Charlotte Perkins Gilman Bibliography Gives you a complete list of Gilman's published fiction, nonfiction, and poetry.
Charlotte Perkins Gilman and the Feminization of Education Written by Professor Deborah DeSimone, this is an interesting piece of scholarship on Gilman's ideas about women's education in America. This site looks at the sociohistorical and biographical contexts of Gilman's views of women's roles in the periodthe central theme in all her work.
Behind the "Barred Windows": The Imprisonment of Women's Bodies and Minds in Nineteenth-Century America
A fascinating piece of historical scholarship by Michelle Mock Murton, a doctoral student at Indiana University of Pennsylvania. Incorporating Gilman's own views on women, Murton looks at the medical, social, and literary treatments of women's bodies in the period.
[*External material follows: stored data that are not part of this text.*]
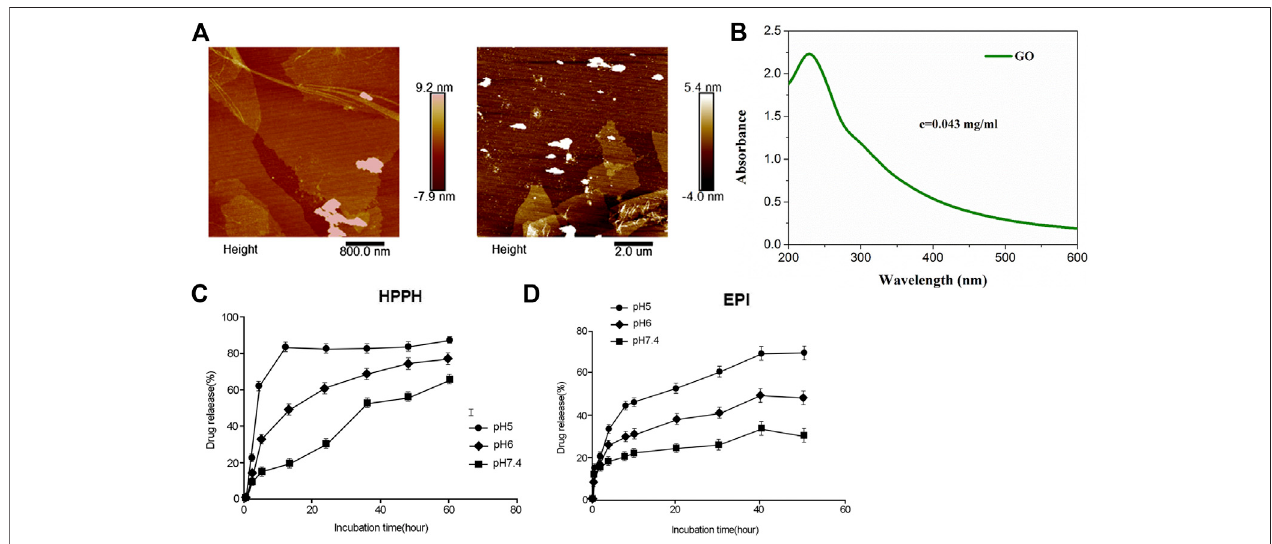
FIGURE 1 | Characterization and in vitro drug release of HPPH/EPI/CPP-pGO. (A) The representative images of GO using atomic force microscopy. (B) The ultraviolet visible absorption spectra of GO. (C) Cumulative HPPH release pro fi ling of HPPH/EPI/CPP-pGO in phosphate-buffer saline (PBS, pH 7.4, 6.0, and 5.0).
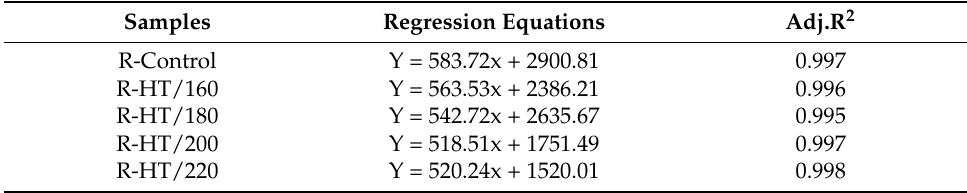
Figure 3. MCs obtained by oven-drying method versus the integral peak areas of the T 2 curves. Table 1. The regression equations obtained by linear fitting of peak area and MC for samples with water absorption in the R direction.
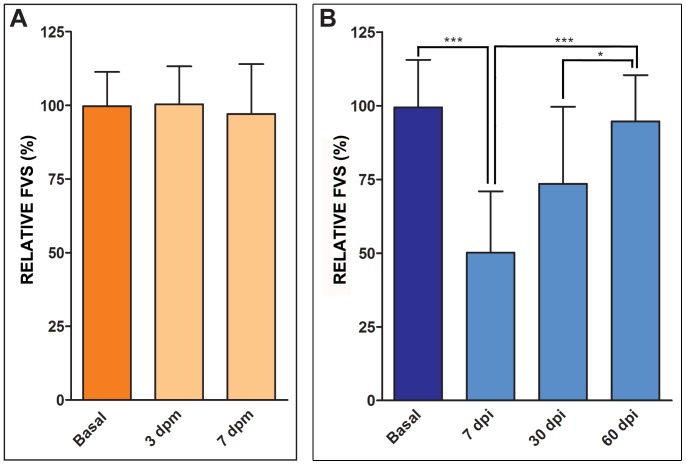
Cryoinjury transiently impairs ventricular pumping efficiency.(A,B) Temporal evolution of changes in the relative FVS in sham (A) and cryoinjured (B) animals in a longitudinal study. Graphs represent relative mean values and SD. (A) The relative FVS (RFVS) is not significantly changed in animals after sham operation at 3 (n = 14) or 7 (n = 21) dpm (p = 0.884; one-way ANOVA). (B) Cryoinjured animals show a temporal decrease in the RFVS of 50%, which is gradually recovered around 60 dpi (*** p<0.001; ** p<0.01; * p<0.05; one-way ANOVA followed by Tukey's honest significant difference test, n = 31). dpi, days postinjury; dpm, days postmanipulation; FVS, fractional volume shortening; RFVS, relative fractional volume shortening.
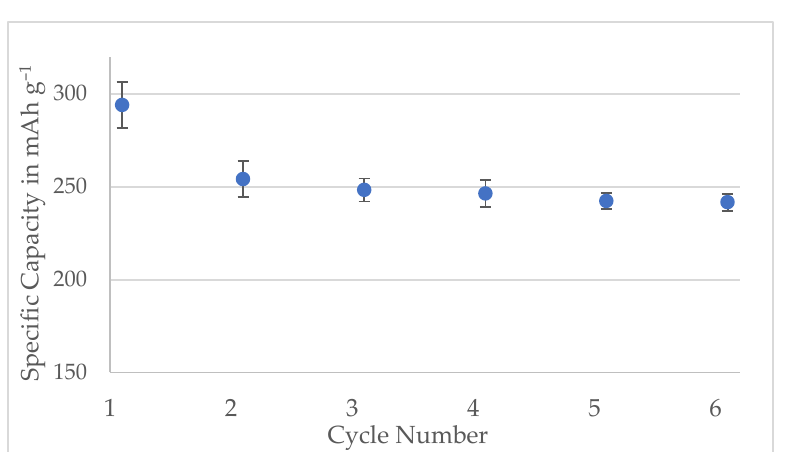
Figure A6. Active material loading of the MTI anodes mixed at 3500 rpm.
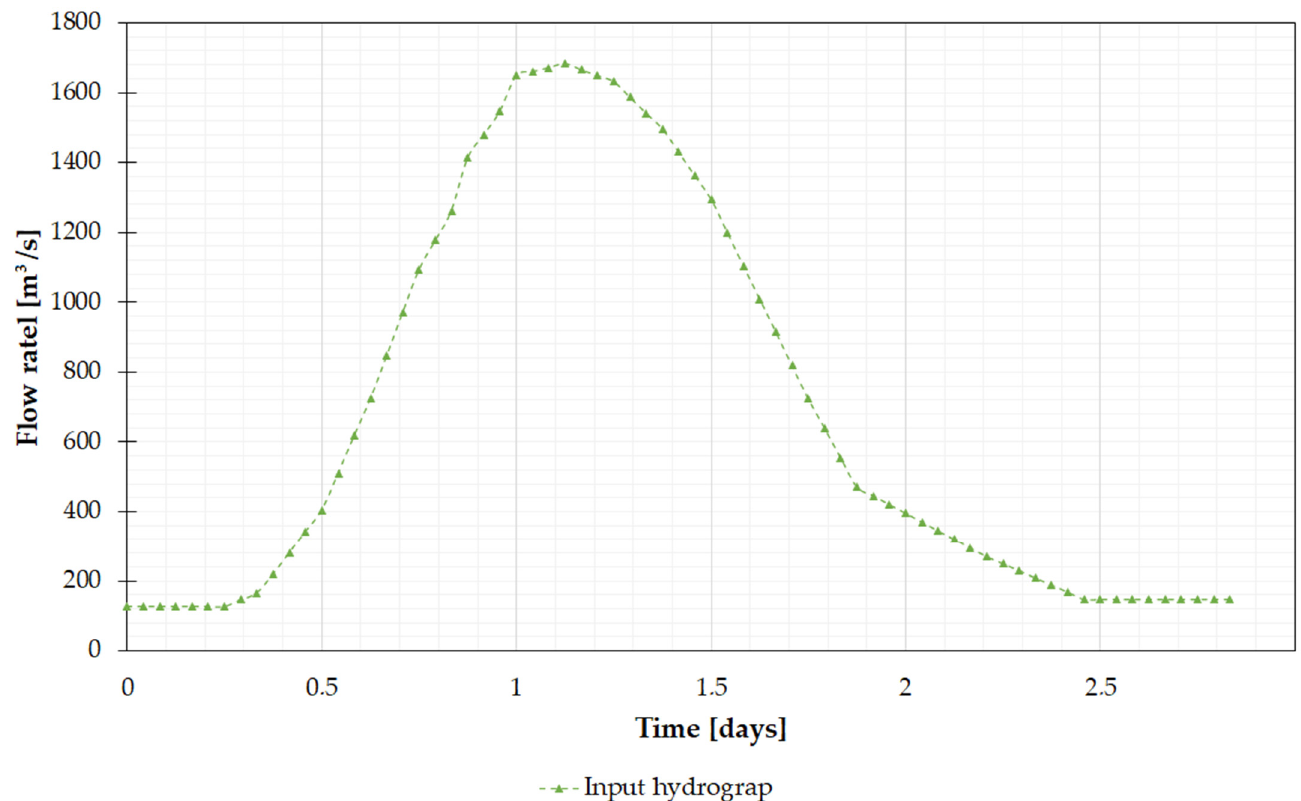
Figure 3. Design hydrograph as at boundary condition.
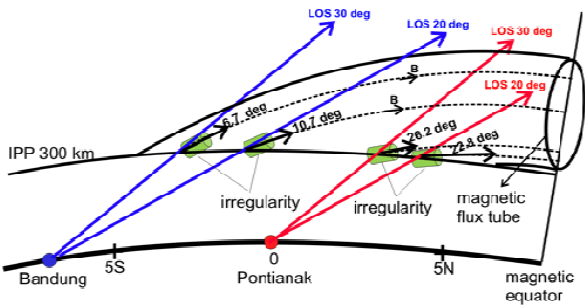
Fig. 9. Angles between the lines of sight (LOS) and magnetic field line at an altitude 300km as observed from (a) Bandung and (b) Pontianak.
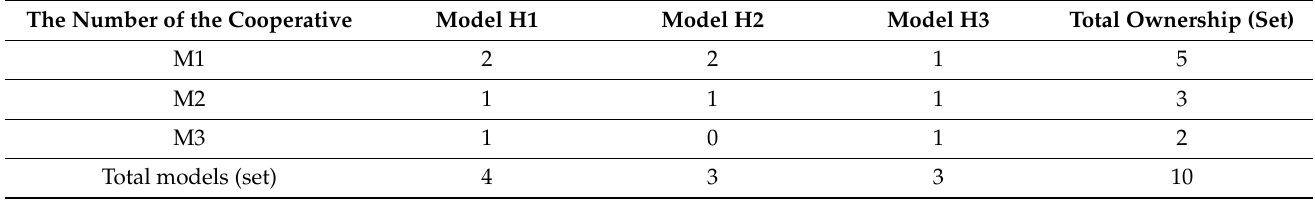
Table 4. The number and models of agricultural machinery owned by each agricultural machin- ery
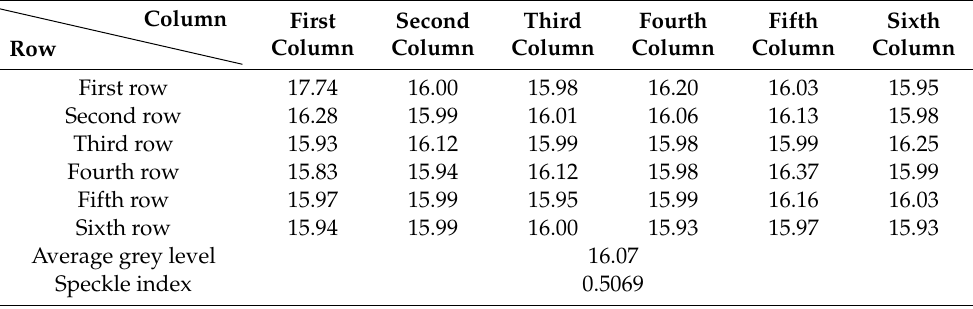
Table 2. The average gray value corresponding to the sample point before filtering.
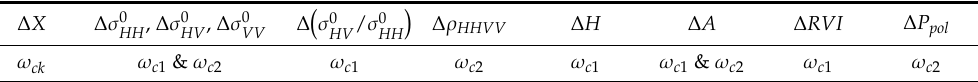
Table 1. Selected changed class ω ck associated with the landslide area for di ff erent polarimetric parameters.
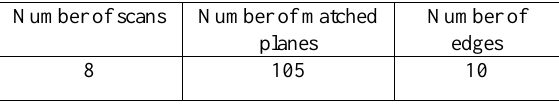
Table 1. Description of the experiment. Table 1 indicate that the plane-based algorithm found 105 correspondences. Figure 5 shows the pairs of point clouds used in the pairwise registration task.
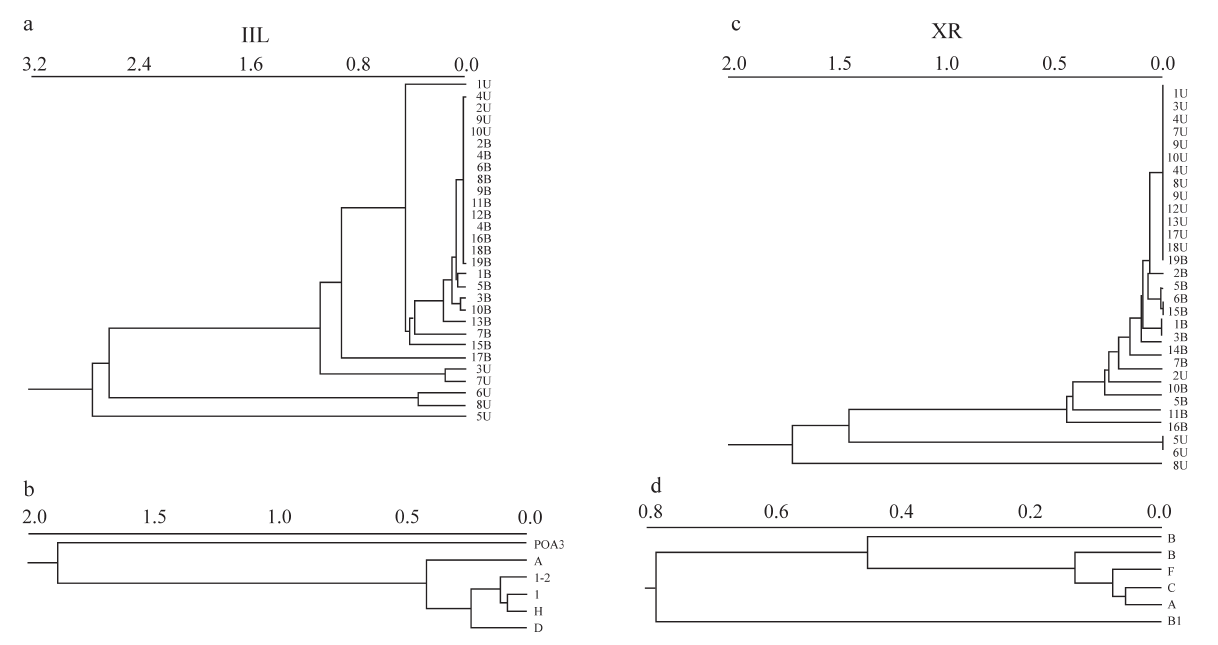
Figure 2 - Relationships among D. willistoni populations from Uruguay and Rio Grande do Sul based on the similarities/dissimilarities of the inversions onchromosomearmsXL(a,b)andXR(c,d)usingtheUPGMAmethod.(a)ClusterbasedonthefrequenciesofheterozygousinversionsinXLand(b)the contribution of each type of XL inversion to the clustering in (a). (c) and (d), as in (a) and (b) but for chromosome arm XR. Population samples as in Ta- bles 2 and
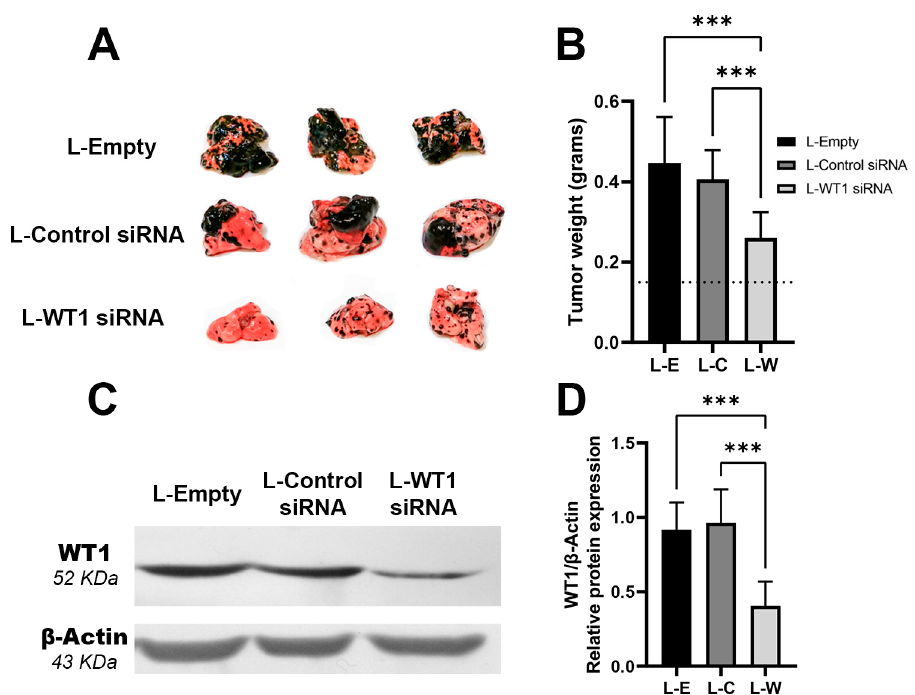
Figure 4. Respiratory administration of liposomal WT1 siRNA reduces the tumor size by decreasing WT1 protein expression in a lung metastatic melanoma model in mice. ( A ) L-WT1 siRNA administration reduces the size of the tumor and number of metastases in the lungs after 2 weeks of treatment. ( B ) There is a decrease in the weight of the lungs treated with L-WT1 siRNA when compared with control groups. Dot line represents average weight of a healthy tumor as a reference. ( C ) WT-1 protein expression is reduced in the lung’s melanoma metastases of the L-WT1 siRNA-treated group observed via a WB and ( D ) WT-1 quantification via densitometry of the bands. Groups L-E: L-Empty, L-C: L-Control siRNA, L-W: L-WT1 siRNA. One-way ANOVA was used as statistical test for group’s comparison. *** p < 0.001.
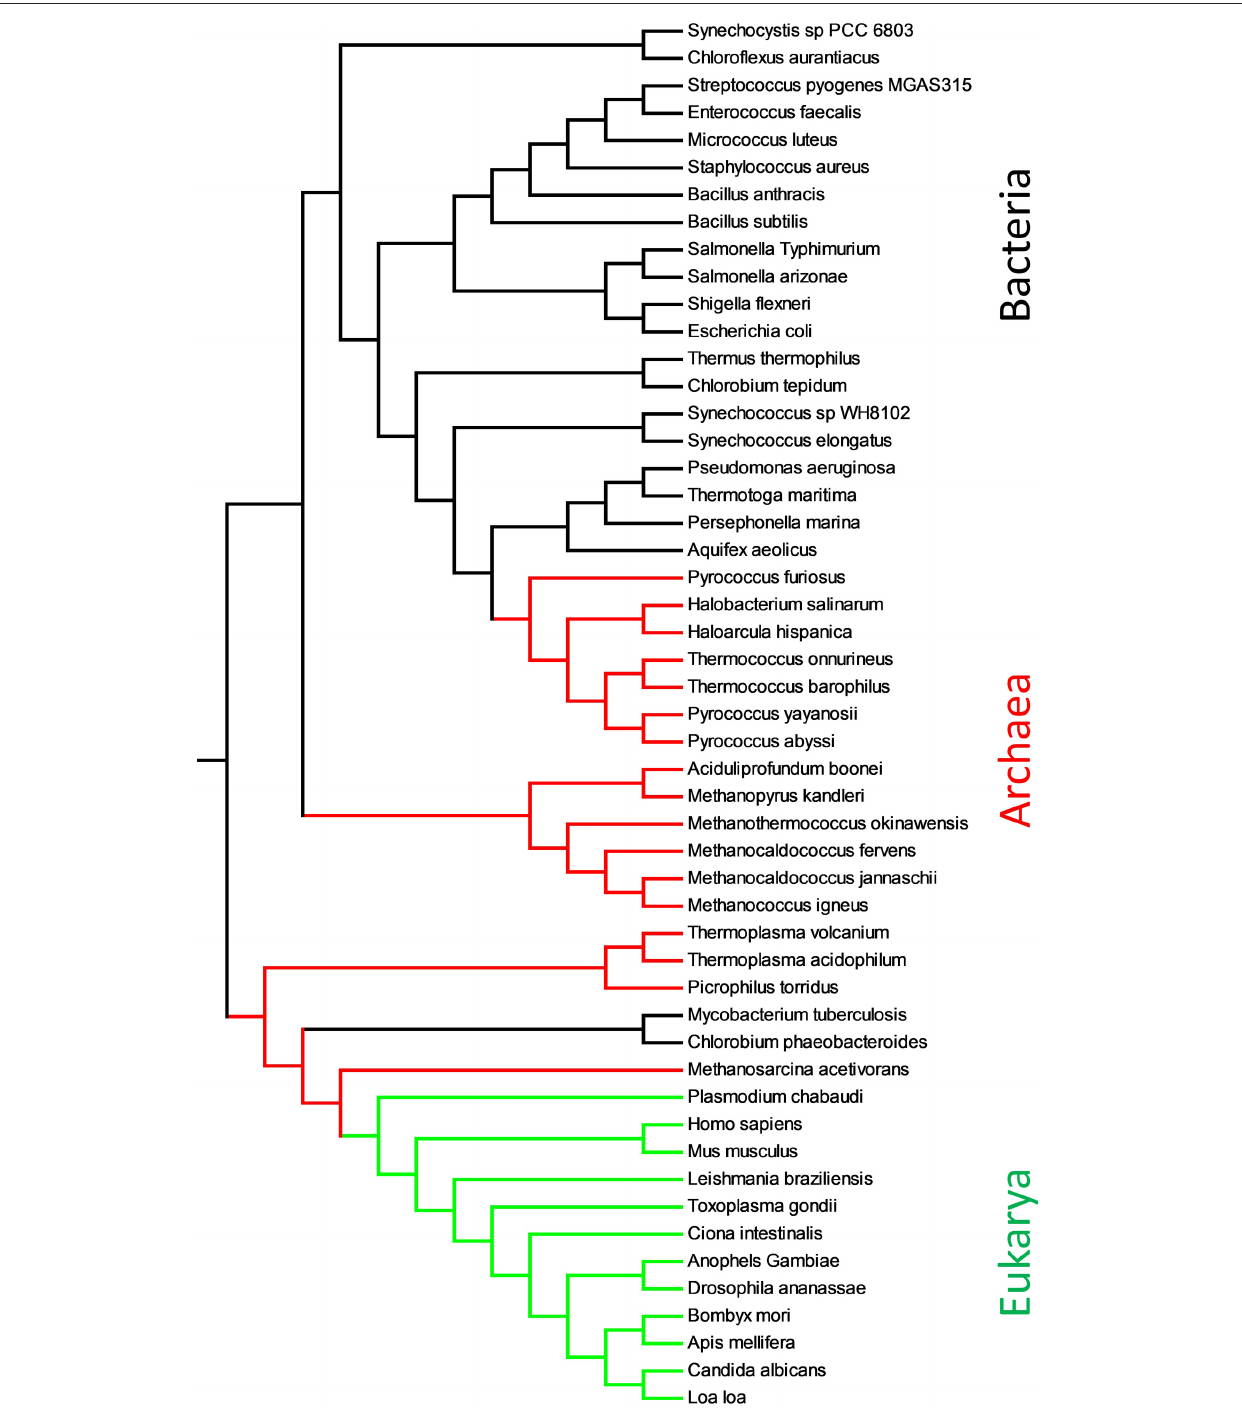
potential antimicrobial sequences. For example, S. flexneri could be regarded as a sort of reservoir of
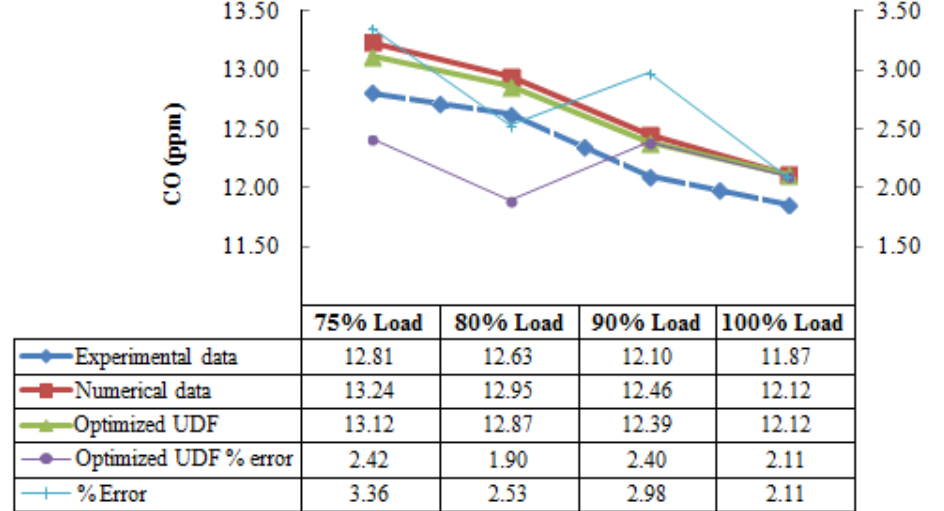
Figure 14. CO prediction at different load values. UDF, user-defined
You can click onto almost any proper name in the essay for additional information. This site's excellent look at a cultural phenomenon that greatly impacted Gilman's work is especially useful if you are writing on Gilman's conceptions of women and mental health.
BIOGRAPHY Gilman is best known for her 1892 short story "The Yellow Wallpaper," the tale of a woman who goes mad after being prescribed a "rest cure" to relieve her of her desire to write. Gilman herself underwent such treatment in 1887 after suffering bouts of severe depression following the birth of her daughter in 1885. In "The Yellow Wallpaper," Gilman calls attention to the physical, psychological, and intellectual repression of women in late-nineteenth- and early-twentieth-century United States. Gilman became a popular writer and lecturer and was very active in political and reform movements. After divorcing her husband, she traveled widely, speaking on issues of women's rights, strongly advocating the need for women to achieve economic independence. In 1898, she published the book Women and Economics, today considered a classic feminist text.
Diagnosed with inoperable breast cancer in 1932, Gilman committed suicide in 1935. Her autobiography, The Living of Charlotte Perkins Gilman, was published posthumously in 1935. Unpunished, a previously unpublished detective novel with a feminist message, which Gilman had completed in 1929, was published in 1997.